◆ **Exercise goal**
A faithful, word-for-word transcription of all the data is what is needed.

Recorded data
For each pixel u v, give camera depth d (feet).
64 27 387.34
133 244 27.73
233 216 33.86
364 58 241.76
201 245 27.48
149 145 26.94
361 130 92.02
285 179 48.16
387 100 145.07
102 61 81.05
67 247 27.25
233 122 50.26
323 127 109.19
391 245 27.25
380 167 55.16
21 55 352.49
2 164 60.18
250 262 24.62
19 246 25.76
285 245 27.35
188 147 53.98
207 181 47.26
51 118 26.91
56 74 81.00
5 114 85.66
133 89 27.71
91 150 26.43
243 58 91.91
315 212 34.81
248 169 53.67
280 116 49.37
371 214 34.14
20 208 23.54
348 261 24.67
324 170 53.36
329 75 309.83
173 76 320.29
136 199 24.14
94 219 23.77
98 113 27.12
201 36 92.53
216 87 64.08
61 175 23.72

◆ **Solution to the exercise**
For each pixel u v, give camera depth d (feet).
64 27 387.34
133 244 27.73
233 216 33.86
364 58 241.76
201 245 27.48
149 145 26.94
361 130 92.02
285 179 48.16
387 100 145.07
102 61 81.05
67 247 27.25
233 122 50.26
323 127 109.19
391 245 27.25
380 167 55.16
21 55 352.49
2 164 60.18
250 262 24.62
19 246 25.76
285 245 27.35
188 147 53.98
207 181 47.26
51 118 26.91
56 74 81.00
5 114 85.66
133 89 27.71
91 150 26.43
243 58 91.91
315 212 34.81
248 169 53.67
280 116 49.37
371 214 34.14
20 208 23.54
348 261 24.67
324 170 53.36
329 75 309.83
173 76 320.29
136 199 24.14
94 219 23.77
98 113 27.12
201 36 92.53
216 87 64.08
61 175 23.72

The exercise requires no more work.